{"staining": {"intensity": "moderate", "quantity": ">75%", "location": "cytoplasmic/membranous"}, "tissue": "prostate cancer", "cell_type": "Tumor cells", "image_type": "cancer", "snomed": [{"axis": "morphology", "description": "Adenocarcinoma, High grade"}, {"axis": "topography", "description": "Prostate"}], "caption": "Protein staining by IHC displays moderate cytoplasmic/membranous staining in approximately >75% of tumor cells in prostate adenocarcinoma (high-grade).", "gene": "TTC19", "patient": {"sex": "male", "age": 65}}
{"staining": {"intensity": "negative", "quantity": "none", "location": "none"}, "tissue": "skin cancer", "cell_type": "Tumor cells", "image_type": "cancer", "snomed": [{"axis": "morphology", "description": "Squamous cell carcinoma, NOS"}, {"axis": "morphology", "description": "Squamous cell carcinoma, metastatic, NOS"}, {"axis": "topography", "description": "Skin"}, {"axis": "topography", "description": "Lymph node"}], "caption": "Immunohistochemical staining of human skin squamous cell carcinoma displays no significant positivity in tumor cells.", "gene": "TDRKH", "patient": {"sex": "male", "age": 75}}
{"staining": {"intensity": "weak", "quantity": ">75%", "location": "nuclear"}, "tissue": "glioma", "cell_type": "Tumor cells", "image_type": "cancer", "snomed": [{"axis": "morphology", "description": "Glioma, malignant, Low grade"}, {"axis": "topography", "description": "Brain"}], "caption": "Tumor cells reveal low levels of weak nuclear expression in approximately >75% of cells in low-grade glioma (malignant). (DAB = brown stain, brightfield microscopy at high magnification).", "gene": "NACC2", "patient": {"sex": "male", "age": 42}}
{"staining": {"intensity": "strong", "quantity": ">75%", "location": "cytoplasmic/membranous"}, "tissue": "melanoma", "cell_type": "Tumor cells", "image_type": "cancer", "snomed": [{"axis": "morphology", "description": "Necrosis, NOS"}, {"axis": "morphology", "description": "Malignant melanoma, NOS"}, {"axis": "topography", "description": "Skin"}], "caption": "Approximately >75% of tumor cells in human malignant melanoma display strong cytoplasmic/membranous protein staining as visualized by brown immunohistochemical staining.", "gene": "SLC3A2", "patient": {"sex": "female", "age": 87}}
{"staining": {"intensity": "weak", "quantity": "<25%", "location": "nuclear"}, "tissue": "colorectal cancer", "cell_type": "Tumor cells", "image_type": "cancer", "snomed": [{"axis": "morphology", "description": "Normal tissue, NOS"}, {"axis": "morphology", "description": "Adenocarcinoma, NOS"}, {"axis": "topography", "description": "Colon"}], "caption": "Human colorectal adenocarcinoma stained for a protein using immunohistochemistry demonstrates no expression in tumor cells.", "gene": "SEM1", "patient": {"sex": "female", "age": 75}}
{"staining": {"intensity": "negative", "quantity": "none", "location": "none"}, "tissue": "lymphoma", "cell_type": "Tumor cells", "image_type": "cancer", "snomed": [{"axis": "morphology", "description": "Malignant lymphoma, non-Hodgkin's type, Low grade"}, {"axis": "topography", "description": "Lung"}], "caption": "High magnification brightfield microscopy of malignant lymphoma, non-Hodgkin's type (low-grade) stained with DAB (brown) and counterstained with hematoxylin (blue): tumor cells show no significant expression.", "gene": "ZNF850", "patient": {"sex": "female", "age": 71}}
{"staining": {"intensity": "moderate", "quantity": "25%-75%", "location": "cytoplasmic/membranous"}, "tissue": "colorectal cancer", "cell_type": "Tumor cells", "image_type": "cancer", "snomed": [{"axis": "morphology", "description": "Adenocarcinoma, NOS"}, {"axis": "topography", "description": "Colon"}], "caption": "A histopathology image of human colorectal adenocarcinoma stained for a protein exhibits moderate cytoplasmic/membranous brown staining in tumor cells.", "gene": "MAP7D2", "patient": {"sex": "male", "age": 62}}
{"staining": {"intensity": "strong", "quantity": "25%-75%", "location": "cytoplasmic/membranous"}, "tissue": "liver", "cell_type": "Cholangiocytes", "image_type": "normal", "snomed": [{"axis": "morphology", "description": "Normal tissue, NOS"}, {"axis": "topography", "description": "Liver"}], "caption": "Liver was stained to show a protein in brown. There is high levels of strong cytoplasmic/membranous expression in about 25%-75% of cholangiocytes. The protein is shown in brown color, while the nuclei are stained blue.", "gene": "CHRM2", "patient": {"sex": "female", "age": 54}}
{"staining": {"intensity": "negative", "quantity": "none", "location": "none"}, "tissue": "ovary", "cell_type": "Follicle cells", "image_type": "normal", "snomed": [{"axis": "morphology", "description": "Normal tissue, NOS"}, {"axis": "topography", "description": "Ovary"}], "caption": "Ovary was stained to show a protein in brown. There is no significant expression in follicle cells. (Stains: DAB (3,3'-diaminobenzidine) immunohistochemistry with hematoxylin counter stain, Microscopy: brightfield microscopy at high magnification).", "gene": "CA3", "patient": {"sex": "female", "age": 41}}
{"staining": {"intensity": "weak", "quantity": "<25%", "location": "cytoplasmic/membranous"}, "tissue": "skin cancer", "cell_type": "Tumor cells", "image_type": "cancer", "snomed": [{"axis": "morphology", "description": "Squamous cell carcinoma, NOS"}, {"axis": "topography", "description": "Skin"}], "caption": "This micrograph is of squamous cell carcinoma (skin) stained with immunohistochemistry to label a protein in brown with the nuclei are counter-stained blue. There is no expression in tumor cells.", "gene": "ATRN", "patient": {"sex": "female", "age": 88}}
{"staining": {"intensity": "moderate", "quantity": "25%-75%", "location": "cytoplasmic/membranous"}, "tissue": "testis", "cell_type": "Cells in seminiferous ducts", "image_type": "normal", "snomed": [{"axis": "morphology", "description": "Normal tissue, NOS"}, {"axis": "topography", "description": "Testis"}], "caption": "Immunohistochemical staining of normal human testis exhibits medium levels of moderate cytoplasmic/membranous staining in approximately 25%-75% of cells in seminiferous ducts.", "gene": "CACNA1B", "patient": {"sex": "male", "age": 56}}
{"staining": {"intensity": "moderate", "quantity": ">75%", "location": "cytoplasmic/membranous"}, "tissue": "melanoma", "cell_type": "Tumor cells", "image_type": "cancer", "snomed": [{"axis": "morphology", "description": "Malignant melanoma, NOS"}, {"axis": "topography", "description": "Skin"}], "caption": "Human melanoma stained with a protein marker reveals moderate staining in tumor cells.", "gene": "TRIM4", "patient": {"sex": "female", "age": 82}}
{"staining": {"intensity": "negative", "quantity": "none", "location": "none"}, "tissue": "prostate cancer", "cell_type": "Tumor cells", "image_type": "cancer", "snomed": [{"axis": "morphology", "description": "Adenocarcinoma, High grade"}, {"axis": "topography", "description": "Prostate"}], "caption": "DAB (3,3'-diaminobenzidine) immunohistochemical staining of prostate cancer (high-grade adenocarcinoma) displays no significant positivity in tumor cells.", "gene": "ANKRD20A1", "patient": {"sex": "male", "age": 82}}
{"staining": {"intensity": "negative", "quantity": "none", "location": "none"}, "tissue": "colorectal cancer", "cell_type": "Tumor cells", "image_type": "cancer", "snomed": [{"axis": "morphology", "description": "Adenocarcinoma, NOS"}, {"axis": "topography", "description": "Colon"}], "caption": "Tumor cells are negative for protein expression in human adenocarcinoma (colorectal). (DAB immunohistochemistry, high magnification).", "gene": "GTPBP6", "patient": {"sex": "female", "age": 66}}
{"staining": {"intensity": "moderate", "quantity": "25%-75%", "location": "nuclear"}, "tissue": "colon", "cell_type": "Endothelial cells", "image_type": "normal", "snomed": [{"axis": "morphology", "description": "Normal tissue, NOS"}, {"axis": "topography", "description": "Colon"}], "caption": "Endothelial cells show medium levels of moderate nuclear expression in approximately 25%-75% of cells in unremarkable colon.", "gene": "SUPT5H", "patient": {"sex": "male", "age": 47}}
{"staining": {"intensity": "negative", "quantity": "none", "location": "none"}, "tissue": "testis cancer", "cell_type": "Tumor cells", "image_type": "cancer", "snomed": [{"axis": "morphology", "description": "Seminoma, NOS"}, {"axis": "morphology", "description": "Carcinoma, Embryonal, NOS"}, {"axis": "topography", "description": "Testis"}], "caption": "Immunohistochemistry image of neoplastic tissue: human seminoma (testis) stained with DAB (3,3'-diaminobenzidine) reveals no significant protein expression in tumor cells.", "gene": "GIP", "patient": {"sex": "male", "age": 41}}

## [Task description]
Go back to the data above and please quote exactly, and only, the lines from the line with "cells are negative" through its last line.

## [Response]
{"staining": {"intensity": "negative", "quantity": "none", "location": "none"}, "tissue": "colorectal cancer", "cell_type": "Tumor cells", "image_type": "cancer", "snomed": [{"axis": "morphology", "description": "Adenocarcinoma, NOS"}, {"axis": "topography", "description": "Colon"}], "caption": "Tumor cells are negative for protein expression in human adenocarcinoma (colorectal). (DAB immunohistochemistry, high magnification).", "gene": "GTPBP6", "patient": {"sex": "female", "age": 66}}
{"staining": {"intensity": "moderate", "quantity": "25%-75%", "location": "nuclear"}, "tissue": "colon", "cell_type": "Endothelial cells", "image_type": "normal", "snomed": [{"axis": "morphology", "description": "Normal tissue, NOS"}, {"axis": "topography", "description": "Colon"}], "caption": "Endothelial cells show medium levels of moderate nuclear expression in approximately 25%-75% of cells in unremarkable colon.", "gene": "SUPT5H", "patient": {"sex": "male", "age": 47}}
{"staining": {"intensity": "negative", "quantity": "none", "location": "none"}, "tissue": "testis cancer", "cell_type": "Tumor cells", "image_type": "cancer", "snomed": [{"axis": "morphology", "description": "Seminoma, NOS"}, {"axis": "morphology", "description": "Carcinoma, Embryonal, NOS"}, {"axis": "topography", "description": "Testis"}], "caption": "Immunohistochemistry image of neoplastic tissue: human seminoma (testis) stained with DAB (3,3'-diaminobenzidine) reveals no significant protein expression in tumor cells.", "gene": "GIP", "patient": {"sex": "male", "age": 41}}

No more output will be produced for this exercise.